Rewrite the entries below as a numbered list with one line per item, dropping the blank lines and leaving out the pictures.
PROVIDED RECORDS below:
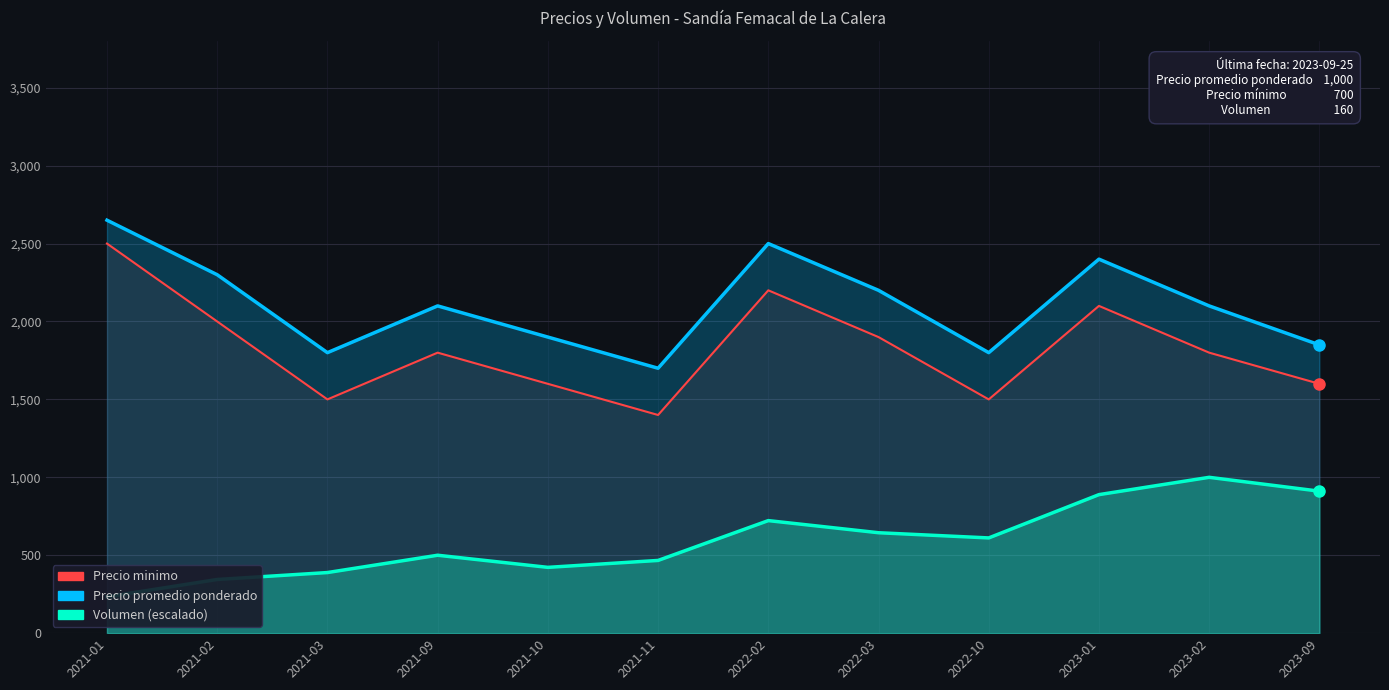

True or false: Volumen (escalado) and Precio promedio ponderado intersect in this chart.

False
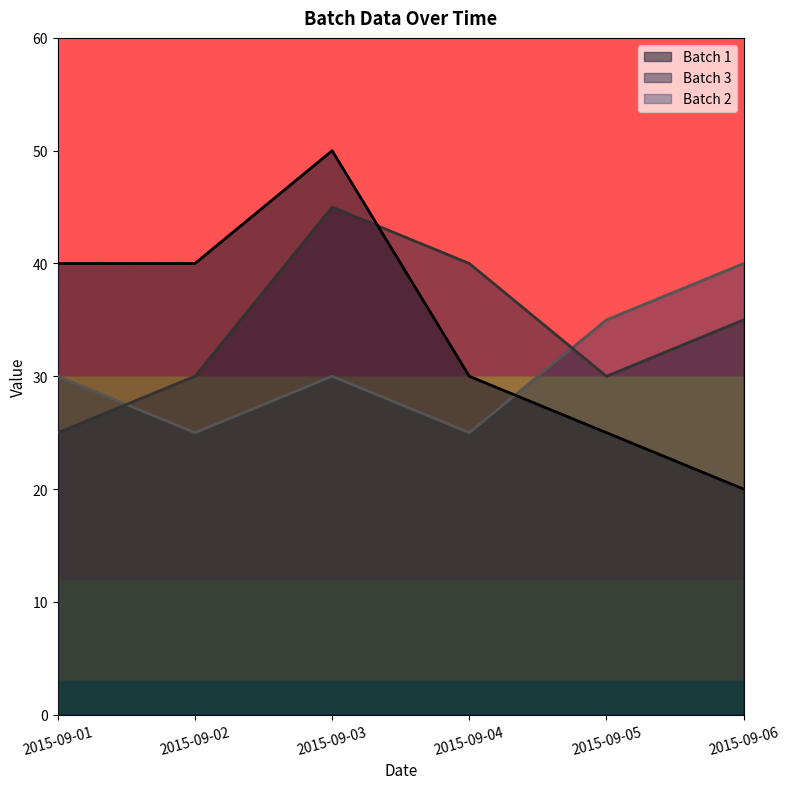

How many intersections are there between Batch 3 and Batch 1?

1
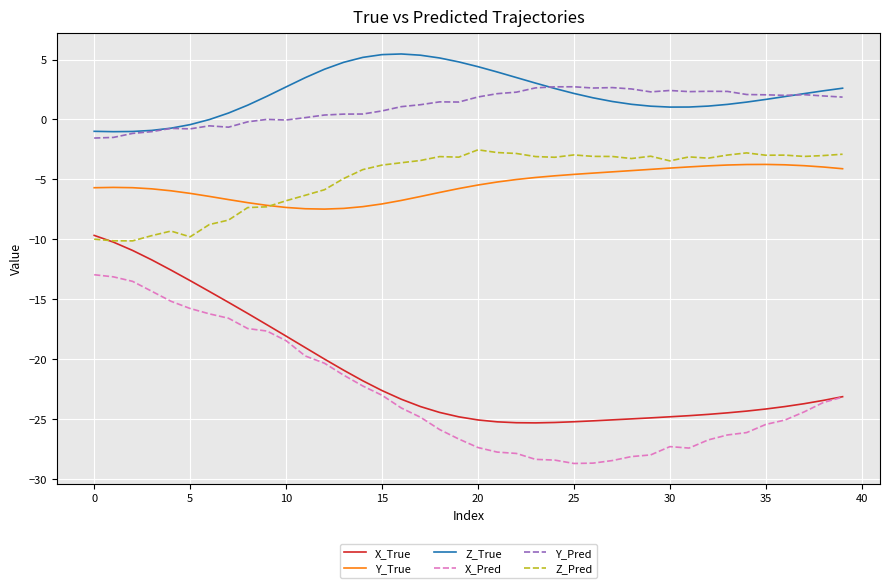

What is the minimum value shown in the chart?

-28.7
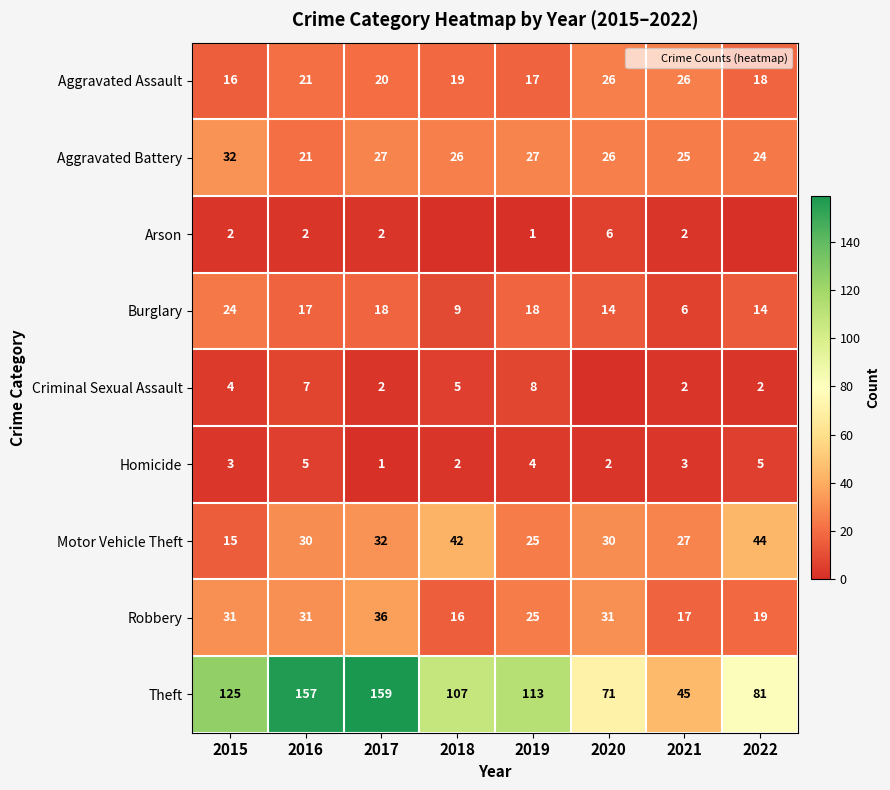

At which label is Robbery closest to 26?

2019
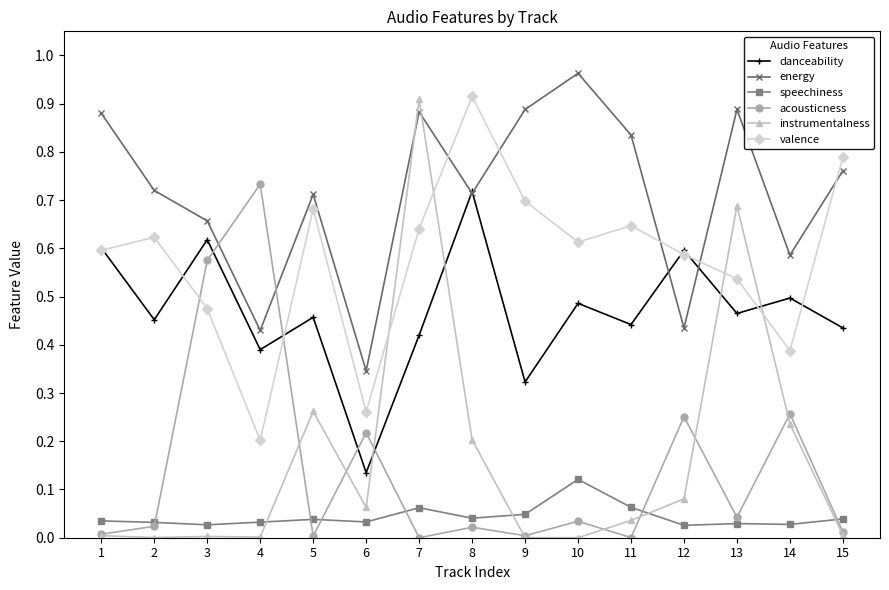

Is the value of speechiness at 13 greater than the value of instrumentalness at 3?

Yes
End of PROVIDED RECORDS.
▶ [RESPONSE]:
1. True or false: Volumen (escalado) and Precio promedio ponderado intersect in this chart.
2. False
3. How many intersections are there between Batch 3 and Batch 1?
4. 1
5. What is the minimum value shown in the chart?
6. -28.7
7. At which label is Robbery closest to 26?
8. 2019
9. Is the value of speechiness at 13 greater than the value of instrumentalness at 3?
10. Yes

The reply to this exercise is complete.